Thanksgiving musings

Wild turkeys frolic across the street in my neighbor's yard.

The wind is howling outside my window, a most unwelcome sound.

A few weeks ago a 50-mile-an-hour gust took down a 100-foot pine in our front yard, landing on the electric wires and crushing our mailbox across the street.

It is the day before Thanksgiving, and a nor’easter is barreling up the coast, bringing high winds and torrential rains. This year, those going over the river and through the woods to grandmother’s house may prefer the on-the-river route.

Since I am hosting Thanksgiving dinner tomorrow, I am blessed to have the day off from work, offering ample time to prepare the feast.

Today I will make a batch of winter soup, a concoction of chicken stock, carrots, onions, potatoes and turnips, thickened with a roux of flour and butter, and sprinkled with a handful of parsley. The flavors will meld nicely overnight.

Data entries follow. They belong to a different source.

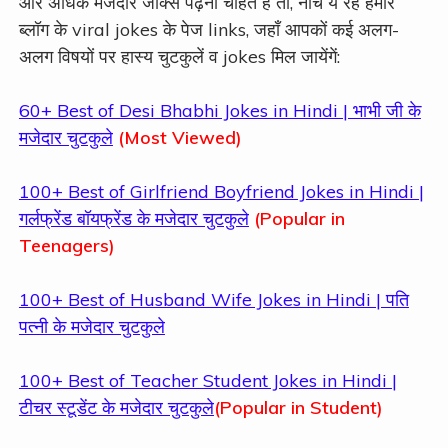
और अधिक मजेदार जोक्स पढ़ना चाहते हैं तो, नीचे ये रहे हमारे
ब्लॉग के viral jokes के पेज links, जहाँ आपकों कई अलग-
अलग विषयों पर हास्य चुटकुलें व jokes मिल जायेंगें:
60+ Best of Desi Bhabhi Jokes in Hindi | भाभी जी के
मजेदार चुटकुले
(Most Viewed)
100+ Best of Girlfriend Boyfriend Jokes in Hindi |
गर्लफ्रेंड बॉयफ्रेंड के मजेदार चुटकुले
(Popular in
Teenagers)
100+ Best of Husband Wife Jokes in Hindi | पति
पत्नी के मजेदार चुटकुले
100+ Best of Teacher Student Jokes in Hindi |
टीचर स्टूडेंट के मजेदार चुटकुले
(Popular in Student)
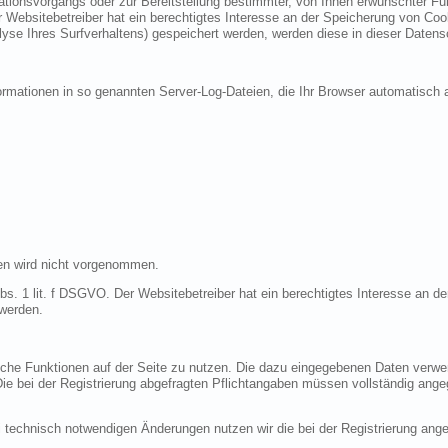
ionsvorgangs oder zur Bereitstellung bestimmter, von Ihnen erwünschter Funk
 Websitebetreiber hat ein berechtigtes Interesse an der Speicherung von Cooki
lyse Ihres Surfverhaltens) gespeichert werden, werden diese in dieser Datens
ormationen in so genannten Server-Log-Dateien, die Ihr Browser automatisch a
en wird nicht vorgenommen.
bs. 1 lit. f DSGVO. Der Websitebetreiber hat ein berechtigtes Interesse an de
 werden.
liche Funktionen auf der Seite zu nutzen. Die dazu eingegebenen Daten verw
 Die bei der Registrierung abgefragten Pflichtangaben müssen vollständig ang
 technisch notwendigen Änderungen nutzen wir die bei der Registrierung an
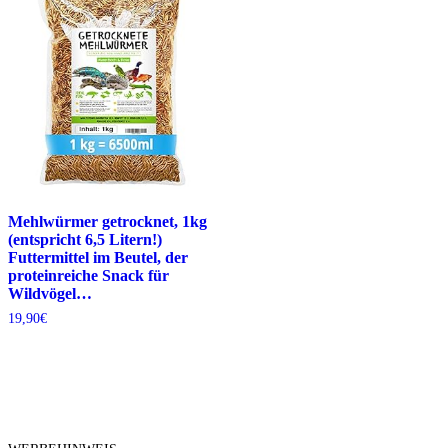
Mehlwürmer getrocknet, 1kg
(entspricht 6,5 Litern!)
Futtermittel im Beutel, der
proteinreiche Snack für
Wildvögel…
19,90
€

The rolling pin will come out of hiding, and I’ll make enough dough for two pies, pumpkin and blueberry. Once they’re in the oven, their fragrance will fill the house, the intoxicating scent of cinnamon and spice.

Meanwhile, I’ll melt chocolate and whip it with egg yolks, strong-brewed coffee, powdered sugar and heavy cream for chocolate mousse, a decadent dessert garnished with a spoonful of freshly-whipped cream that just melts in your mouth.

Then I’ll make my mother’s favorite dessert, Grape-Nuts custard, baked in a hot water bath for nearly an hour.

I usually use a friend’s fresh eggs which create a frothy mixture that rises sky-high. But sadly, a fox recently killed his hens while they were pecking in his front yard. I’ll have to make do with the grocery store variety.

Lastly, I’ll set the table with a hand-embroidered tablecloth, a beautiful gift from my husband’s Canadian aunts; and I’ll take out our best china from the hutch.

The turkey and the rest of the preparations can wait until the wee hours of tomorrow morning.

I’ll leave you with some words about the holiday from my favorite New England author, Gladys Taber.

“In a world of turmoil, where poverty and prejudice still exist … I am thankful for so very much,” she said. “No voice is raised in hatred in my household. Footsteps sound gently on the threshold… The grandchildren walk and play without fear. The dogs settle on the wide hearth and doze into a warm, comfortable sleep. The steady glow of friendship warms me daily. … These are simple things, but to me they are most precious. And as I recall each one, November’s beaver moon shines brighter than ever; and I know that love and friendship, hearth fires and faith are indeed gifts to be thankful for and to treasure always.”